Text provided →
Combined Graduate Level Examination
- Type: Online standardized test
- Skills tested: General knowledge, reasoning, quantitative aptitude, English and basic Computer knowledge
- Purpose: Securing jobs in government organisations
- Year started: 1975 (51 years ago)
- Duration: 60 minutes (Tier I) 150 minutes (Tier II)
- Score range: 0-200 (Tier I) 0-390 (Tier II) 0-60 (Tier II, Computer Knowledge; Qualifying)
- Offered: Annually
- Regions: India
- Languages: English Hindi
- Annual number of test takers: 3.6 million
- Prerequisites: Bachelor's degree
- Fee: INR 100 (Fee exemption for women, SC, ST, PwBD and ESM candidates)
- Website: https://ssc.gov.in/

= Combined Graduate Level Examination =

Indian examination

Combined Graduated Level Examination (SSC CGL or CGLE) is an examination conducted by the Staff Selection Commission to recruit Group B and C officers to various posts in ministries, departments and organizations of the Government of India. The Staff Selection Commission was established in 1975.

==Prerequisites==
Candidates applying for the various posts need to have a bachelor's degree from a recognized university at the time of applying. Applicants must be between 20 and 30 years of age. The age limits may vary depending on the position applied. For instance, the position for Inspector of Central Bureau of Narcotics, which originally had an age range from 18 to 27 years, was extended to 30 years in September 2018. The application fee for 2017 is Rs. 100. All women, people in Scheduled Castes or Scheduled Tribes, physically disabled people, and ex-servicemen eligible for reservation are exempted from paying the application fee.

Stated problem → Write out the passage of the examination text that begins with the words "- Website: https://ssc.gov.in/" and ends after "established in 1975.", substituting "SSC" for "Staff Selection Commission". The data that follows comes from a separate source.

Recorded information →
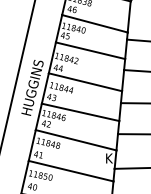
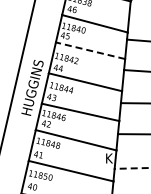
line at (90, 50): solid -> dashed
line at (132, 168): solid -> dashed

Full solution →
- Website: https://ssc.gov.in/

= Combined Graduate Level Examination =

Indian examination

Combined Graduated Level Examination (SSC CGL or CGLE) is an examination conducted by the SSC to recruit Group B and C officers to various posts in ministries, departments and organizations of the Government of India. The SSC was established in 1975.